No, this isn't a nihilistic posting or philosophical musing. I was looking at a lot of the quarter stats on student performance, and there's a lot of good news - I can see strong growth in grammar and vocabulary, and the writing seems stronger but I haven't created any good technical standards for tabulating that kind of information yet. It will be done, but not yet. It's pretty straightforward to do this using ACT/ISAT style rubric based grading, but I'm just not quite there yet.
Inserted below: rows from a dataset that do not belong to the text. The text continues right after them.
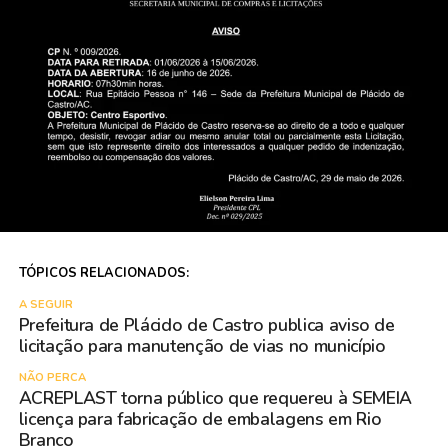
TÓPICOS RELACIONADOS:
A SEGUIR
Prefeitura de Plácido de Castro publica aviso de
licitação para manutenção de vias no município
NÃO PERCA
ACREPLAST torna público que requereu à SEMEIA
licença para fabricação de embalagens em Rio
Branco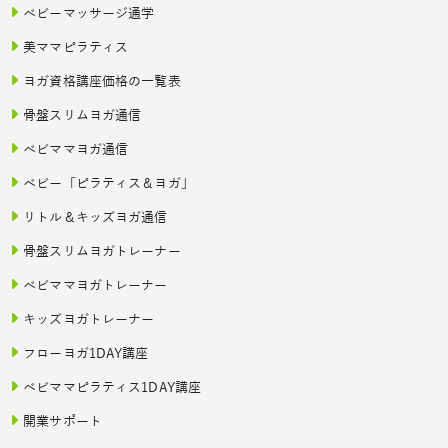
ベビーマッサージ通学
美ママピラティス
ヨガ資格講座価格の一覧表
骨盤スリムヨガ通信
ベビママヨガ通信
ベビー「ピラティス＆ヨガ」
リトル＆キッズヨガ通信
骨盤スリムヨガトレーナー
ベビママヨガトレーナー
キッズヨガトレーナー
フローヨガ1DAY講座
ベビママピラティス1DAY講座
開業サポート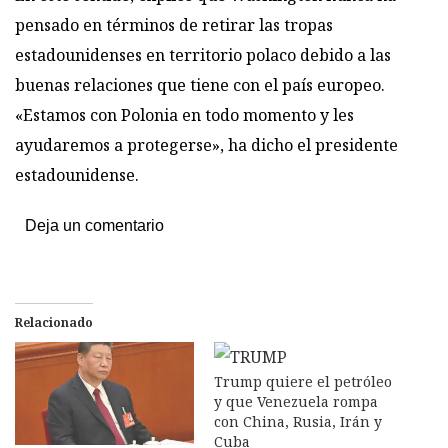
pensado en términos de retirar las tropas
estadounidenses en territorio polaco debido a las
buenas relaciones que tiene con el país europeo.
«Estamos con Polonia en todo momento y les
ayudaremos a protegerse», ha dicho el presidente
estadounidense.
Deja un comentario
Relacionado
Trump quiere el petróleo
y que Venezuela rompa
con China, Rusia, Irán y
Cuba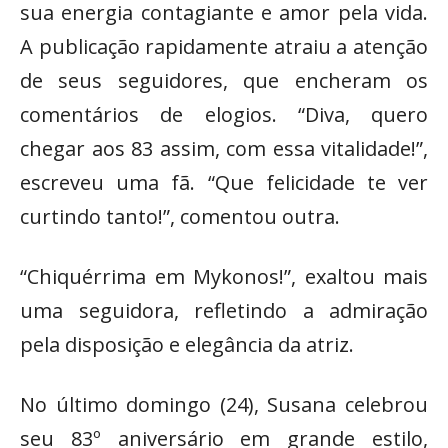
sua energia contagiante e amor pela vida.
A publicação rapidamente atraiu a atenção
de seus seguidores, que encheram os
comentários de elogios. “Diva, quero
chegar aos 83 assim, com essa vitalidade!”,
escreveu uma fã. “Que felicidade te ver
curtindo tanto!”, comentou outra.
“Chiquérrima em Mykonos!”, exaltou mais
uma seguidora, refletindo a admiração
pela disposição e elegância da atriz.
No último domingo (24), Susana celebrou
seu 83º aniversário em grande estilo,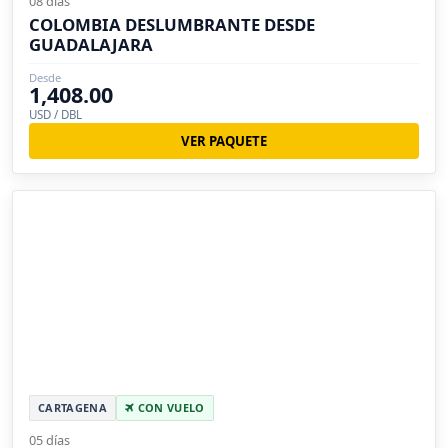
08 días
COLOMBIA DESLUMBRANTE DESDE
GUADALAJARA
Desde
1,408.00
USD / DBL
VER PAQUETE
CARTAGENA
CON VUELO
05 días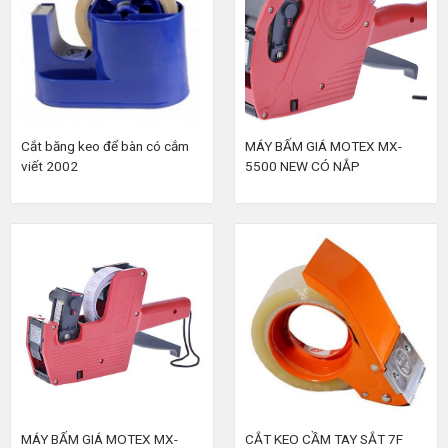
Cắt băng keo để bàn có cắm
MÁY BẤM GIÁ MOTEX MX-
viết 2002
5500 NEW CÓ NẮP
MÁY BẤM GIÁ MOTEX MX-
CẮT KEO CẦM TAY SẮT 7F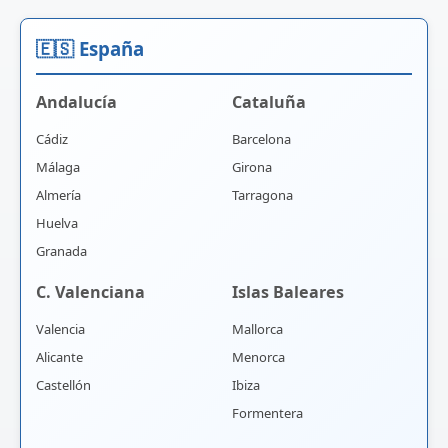
🇪🇸 España
Andalucía
Cataluña
Cádiz
Barcelona
Málaga
Girona
Almería
Tarragona
Huelva
Granada
C. Valenciana
Islas Baleares
Valencia
Mallorca
Alicante
Menorca
Castellón
Ibiza
Formentera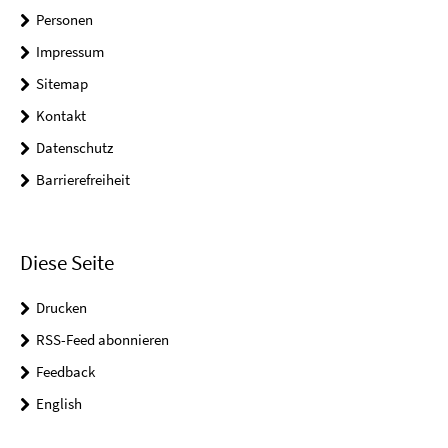
Personen
Impressum
Sitemap
Kontakt
Datenschutz
Barrierefreiheit
Diese Seite
Drucken
RSS-Feed abonnieren
Feedback
English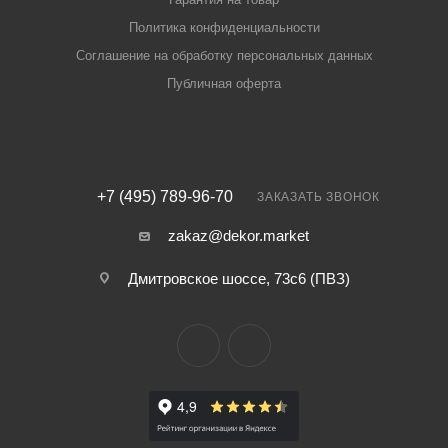
Политика конфиденциальности
Соглашение на обработку персональных данных
Публичная оферта
+7 (495) 789-96-70
ЗАКАЗАТЬ ЗВОНОК
zakaz@dekor.market
Дмитровское шоссе, 73с6 (ПВЗ)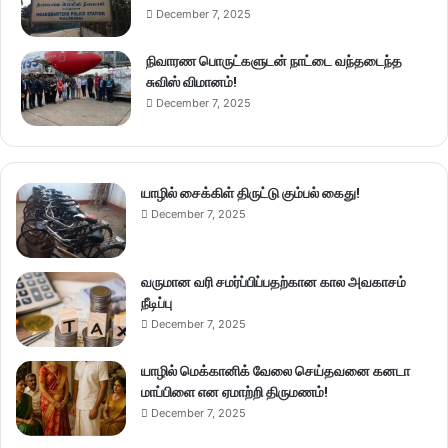
December 7, 2025
நிவாரண பொருட்களுடன் நாட்டை வந்தடைந்த
சுவிஸ் விமானம்!
December 7, 2025
யாழில் சைக்கிள் திருட்டு கும்பல் கைது!
December 7, 2025
வருமான வரி சமர்ப்பிப்பதற்கான கால அவகாசம்
நீடிப்பு
December 7, 2025
யாழில் மெக்கானிக் வேலை செய்தவனை கனடா
மாப்பிளை என ஏமாற்றி திருமணம்!
December 7, 2025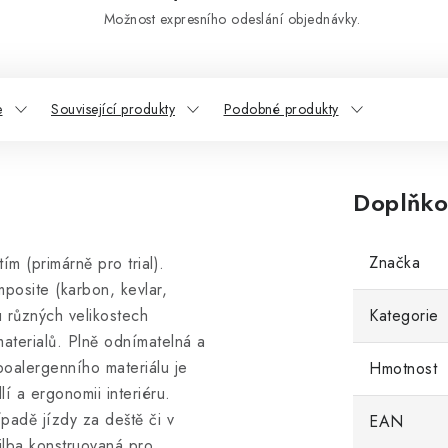
Možnost expresního odeslání objednávky.
e
Související produkty
Podobné produkty
Doplňko
Značka
m (primárně pro trial).
osite (karbon, kevlar,
u různých velikostech
Kategorie
aterialů. Plně odnímatelná a
oalergenního materiálu je
Hmotnost
 a ergonomii interiéru.
ípadě jízdy za deště či v
EAN
řilba konstruovaná pro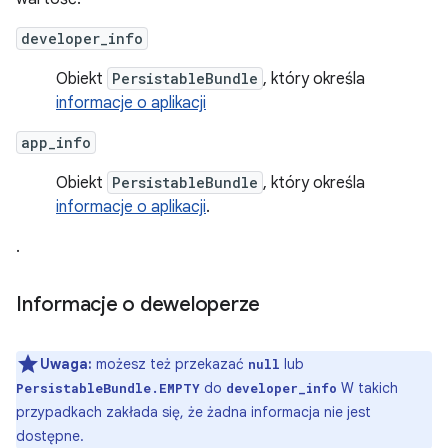
developer_info
Obiekt
PersistableBundle
, który określa
informacje o aplikacji
app_info
Obiekt
PersistableBundle
, który określa
informacje o aplikacji
.
.
Informacje o deweloperze
Uwaga:
możesz też przekazać
lub
null
do
W takich
PersistableBundle.EMPTY
developer_info
przypadkach zakłada się, że żadna informacja nie jest
dostępne.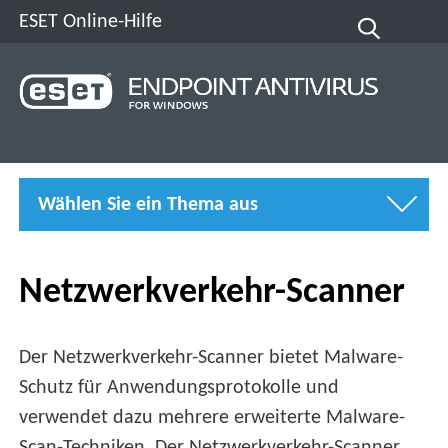
ESET Online-Hilfe
Wählen Sie ein Thema aus
Netzwerkverkehr-Scanner
Der Netzwerkverkehr-Scanner bietet Malware-
Schutz für Anwendungsprotokolle und
verwendet dazu mehrere erweiterte Malware-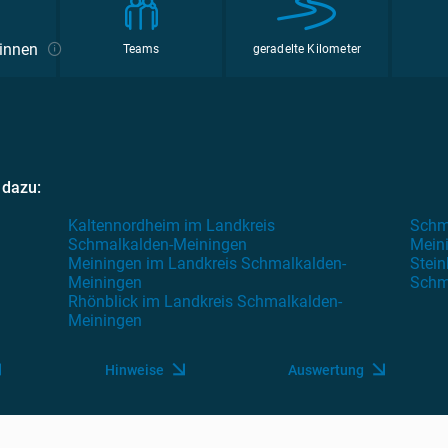
*innen
Teams
geradelte Kilometer
 dazu:
Kaltennordheim im Landkreis
Schm
Schmalkalden-Meiningen
Mein
Meiningen im Landkreis Schmalkalden-
Stein
Meiningen
Schm
Rhönblick im Landkreis Schmalkalden-
Meiningen
Hinweise
Auswertung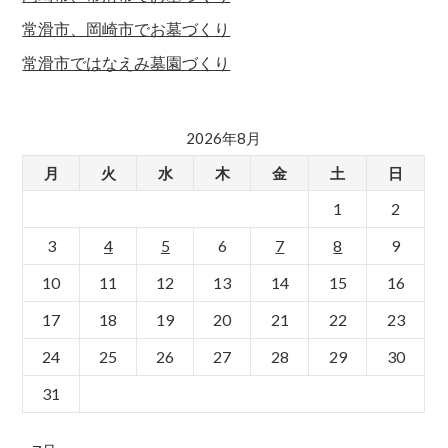
常滑市、岡崎市でお墓づくり
常滑市ではなえみ墓園づくり
2026年8月
月
火
水
木
金
土
日
1
2
3
4
5
6
7
8
9
10
11
12
13
14
15
16
17
18
19
20
21
22
23
24
25
26
27
28
29
30
31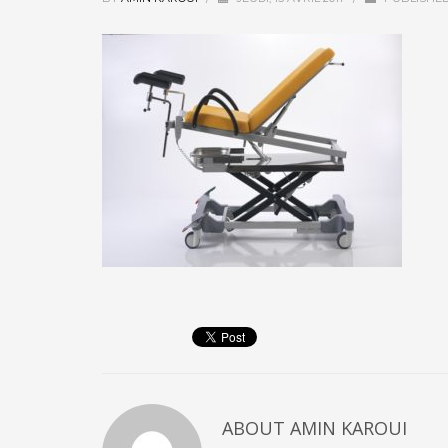
ABOUT
AMIN KAROUI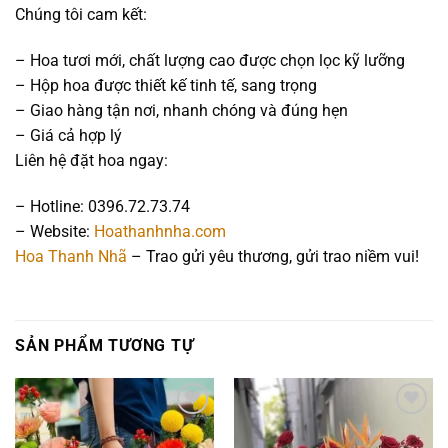
Chúng tôi cam kết:
– Hoa tươi mới, chất lượng cao được chọn lọc kỹ lưỡng
– Hộp hoa được thiết kế tinh tế, sang trọng
– Giao hàng tận nơi, nhanh chóng và đúng hẹn
– Giá cả hợp lý
Liên hệ đặt hoa ngay:
– Hotline: 0396.72.73.74
– Website:
Hoathanhnha.com
Hoa Thanh Nhã
– Trao gửi yêu thương, gửi trao niềm vui!
SẢN PHẨM TƯƠNG TỰ
Add to
Add to
wishlist
wishlist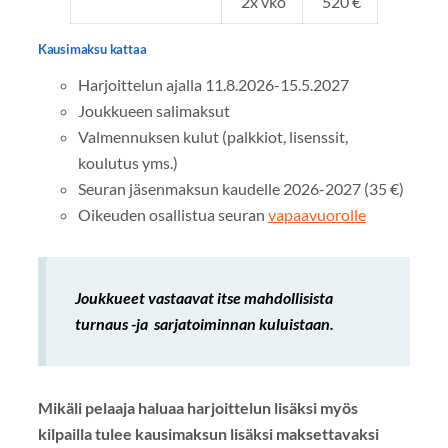
2x vko
520 €
Kausimaksu kattaa
Harjoittelun ajalla 11.8.2026-15.5.2027
Joukkueen salimaksut
Valmennuksen kulut (palkkiot, lisenssit,
koulutus yms.)
Seuran jäsenmaksun kaudelle 2026-2027 (35 €)
Oikeuden osallistua seuran
vapaavuorolle
Joukkueet vastaavat itse mahdollisista
turnaus -ja sarjatoiminnan kuluistaan.
Mikäli pelaaja haluaa harjoittelun lisäksi myös
kilpailla tulee kausimaksun lisäksi maksettavaksi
With all this good news, though, the problem is the "nothing" that I refer to in the title above. Statistically, there seems to be "no reliable relationship" between some of the class tools that we're using to improve performance and the actual changes in performance. So while everybody is improving, increased utilization of resources doesn't seem to correlate with greater improvement.
Here are the stats:

So, 1st q means first quarter, total is total grade, imp is improvement. The first number column is a correlation and the second is covariance. It looks like there is very little relibility between any of these relationships, except that improvement from pretest to post-test is more closely tied to quia practice quizzes than anything else, but at .252, it's not very compelling. I don't really understand the covariance, but my guess is the relationship between hits on sharepoint and overall performance and improvement is pretty small. Is it possible that it takes 171 hits to account for one point of improvement?
There are, or course, contingencies to account for this. For example, I force AR students to practice in ways that are optional for Regular English students, so many of the students with generally weaker scores or slower improvement are using the resources more often than average. I also have small samples and a couple of wild outliers. But perhaps what is most important is that I feel compelled to try some new interventions to compare against them.
Well, anyway. I've gotta go. I've got work to do. Also, starting now I've got to log time that I work with people. That's all for now.